Raw data:
++++++++
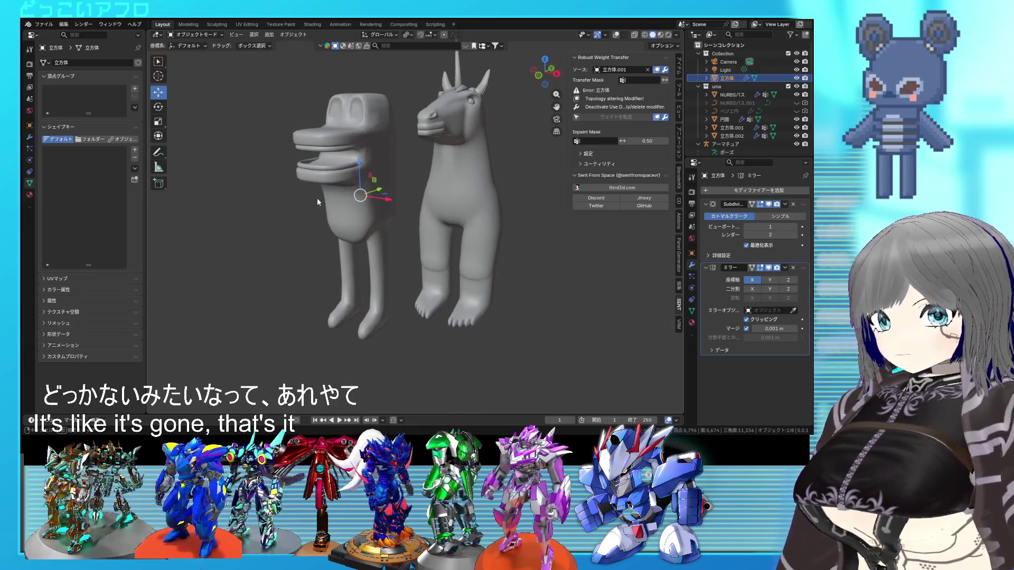
{"action": "key", "text": "KP_3"}
{"action": "key", "text": "ctrl+KP_1"}
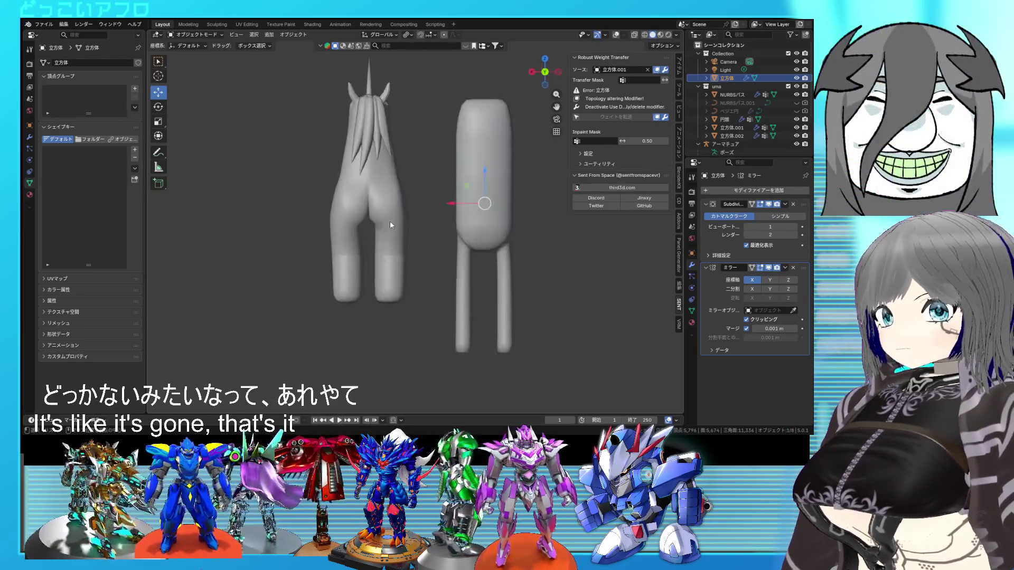
{"action": "key", "text": "KP_7"}
Turn the duck figure 180° and move it beside the unicorn
{"action": "key", "text": "g"}
{"action": "left_click", "coordinate": [391, 175]}
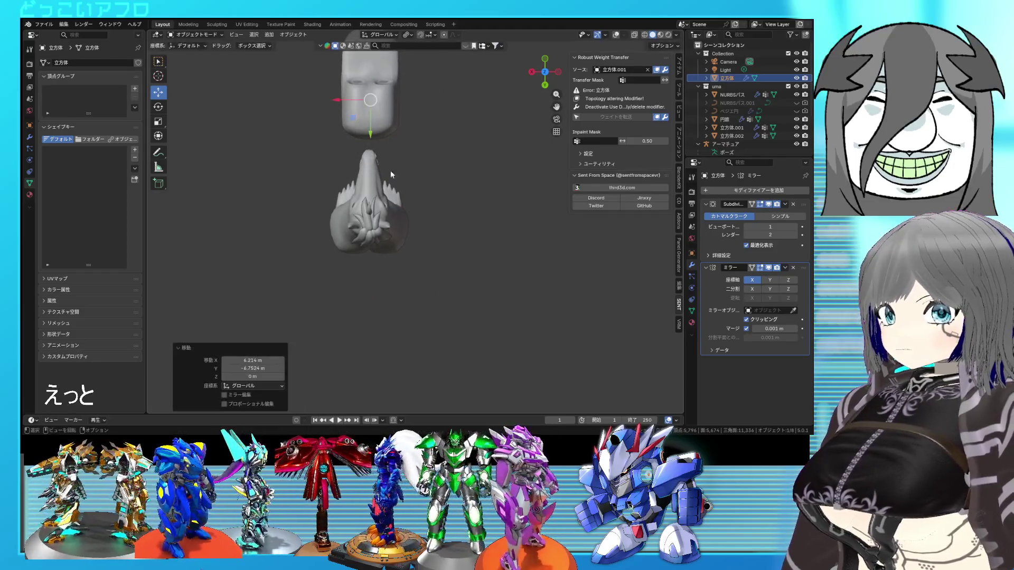
{"action": "type", "text": "r"}
{"action": "type", "text": "18"}
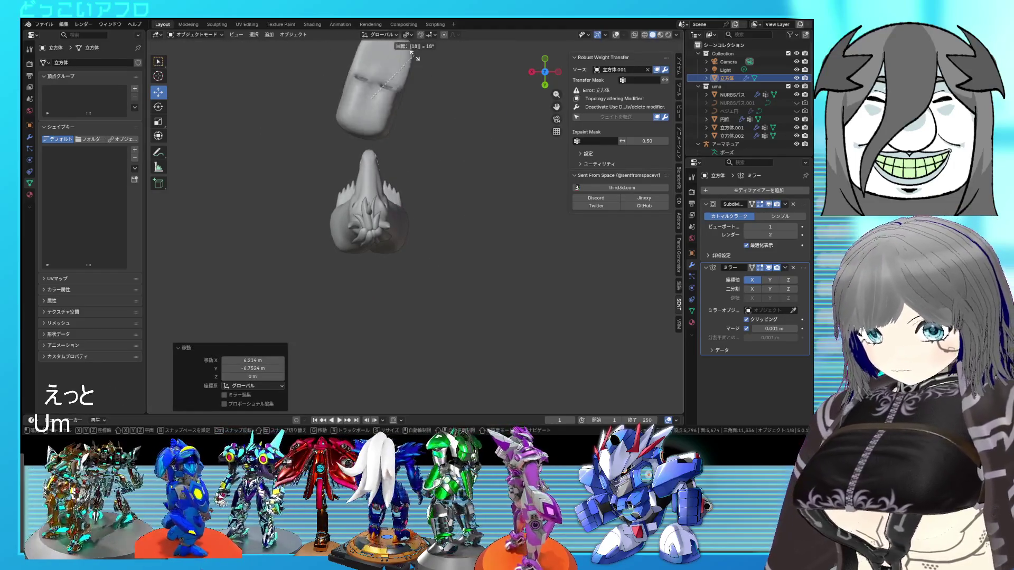
{"action": "type", "text": "0"}
{"action": "key", "text": "Return"}
{"action": "mouse_move", "coordinate": [401, 251]}
{"action": "middle_mouse_down"}
{"action": "mouse_move", "coordinate": [486, 167]}
{"action": "mouse_move", "coordinate": [342, 189]}
{"action": "middle_mouse_up"}
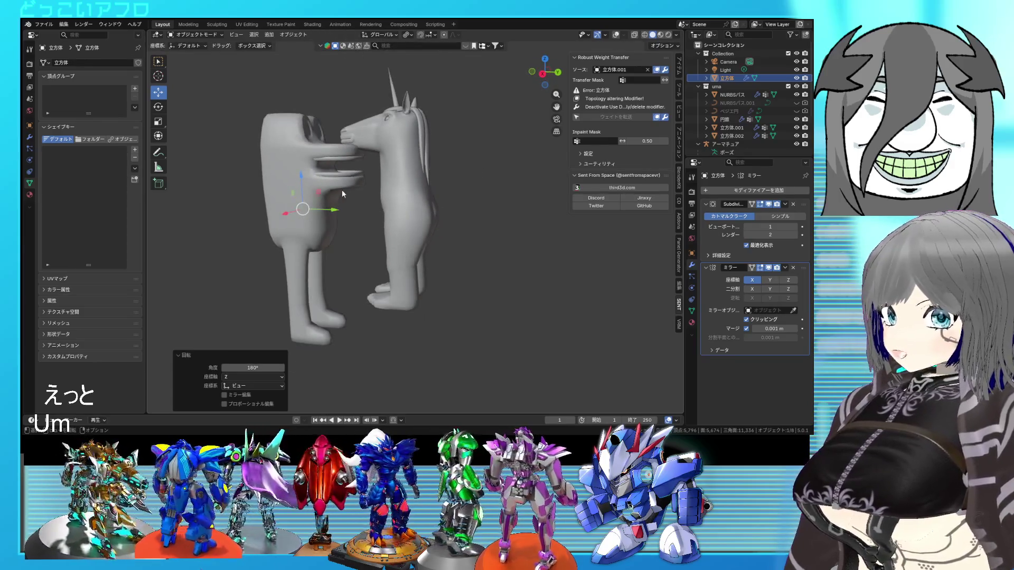
{"action": "left_click_drag", "start_coordinate": [319, 195], "coordinate": [284, 168]}
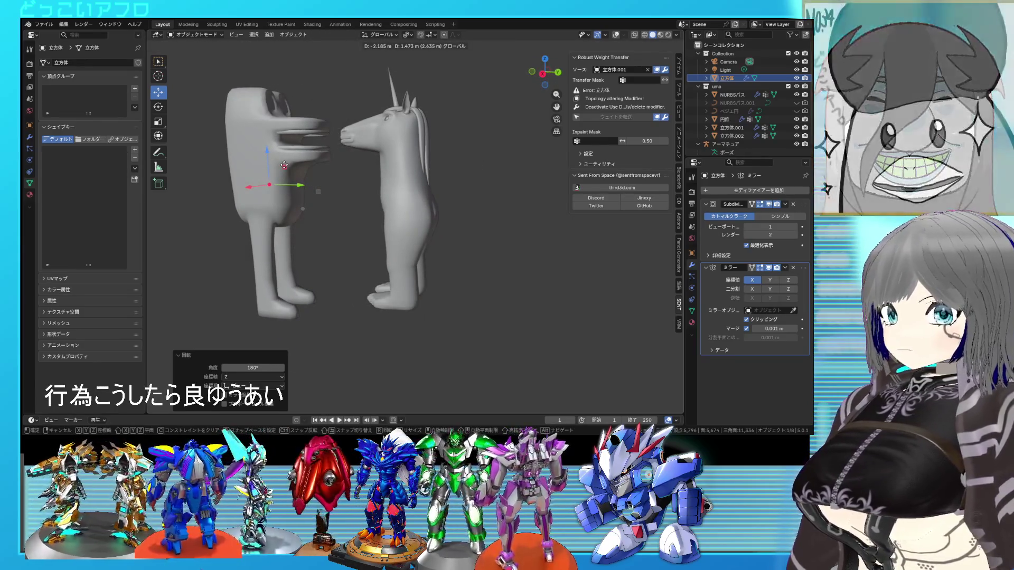
{"action": "middle_click_drag", "start_coordinate": [376, 213], "coordinate": [440, 224]}
Scale the duck figure to 0.885 and save the file
{"action": "key", "text": "s"}
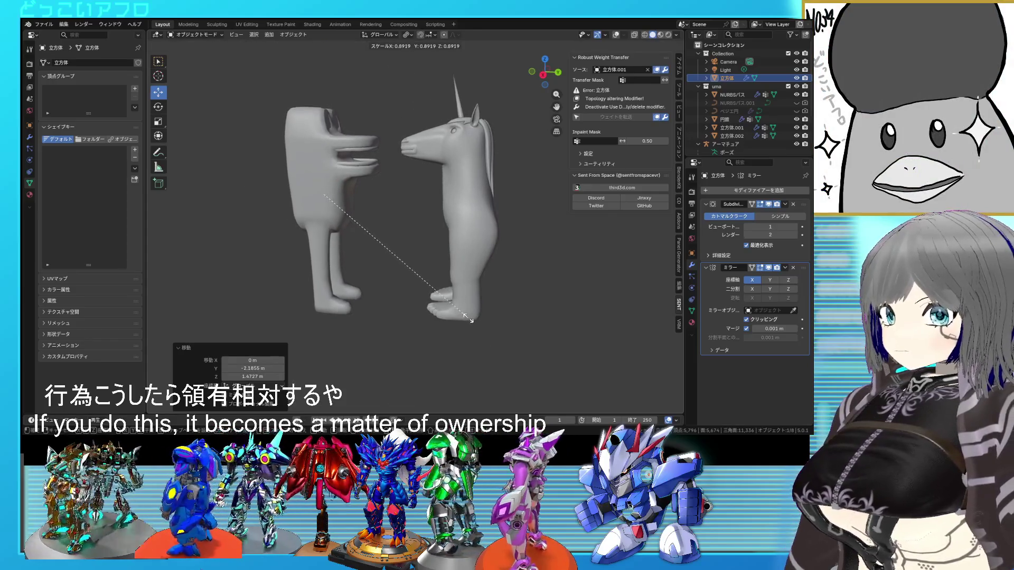
{"action": "mouse_move", "coordinate": [469, 319]}
{"action": "middle_mouse_down"}
{"action": "mouse_move", "coordinate": [495, 309]}
{"action": "mouse_move", "coordinate": [467, 314]}
{"action": "middle_mouse_up"}
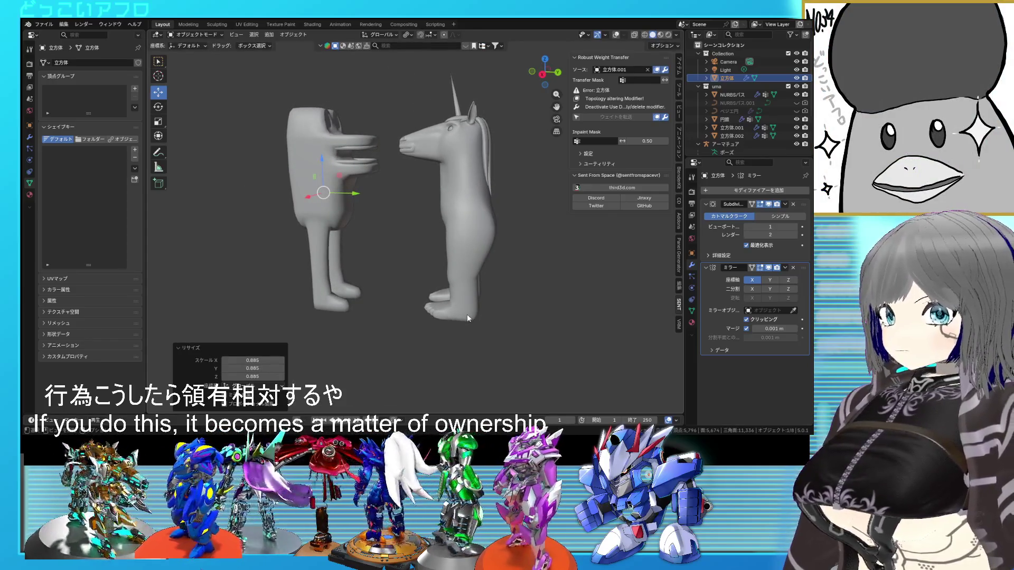
{"action": "mouse_move", "coordinate": [474, 306]}
{"action": "middle_mouse_down", "text": "shift"}
{"action": "mouse_move", "coordinate": [464, 296]}
{"action": "mouse_move", "coordinate": [449, 307]}
{"action": "middle_mouse_up", "text": "shift"}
++++++++
Show a copy of each line from the data that includes the word "duck".

Turn the duck figure 180° and move it beside the unicorn
Scale the duck figure to 0.885 and save the file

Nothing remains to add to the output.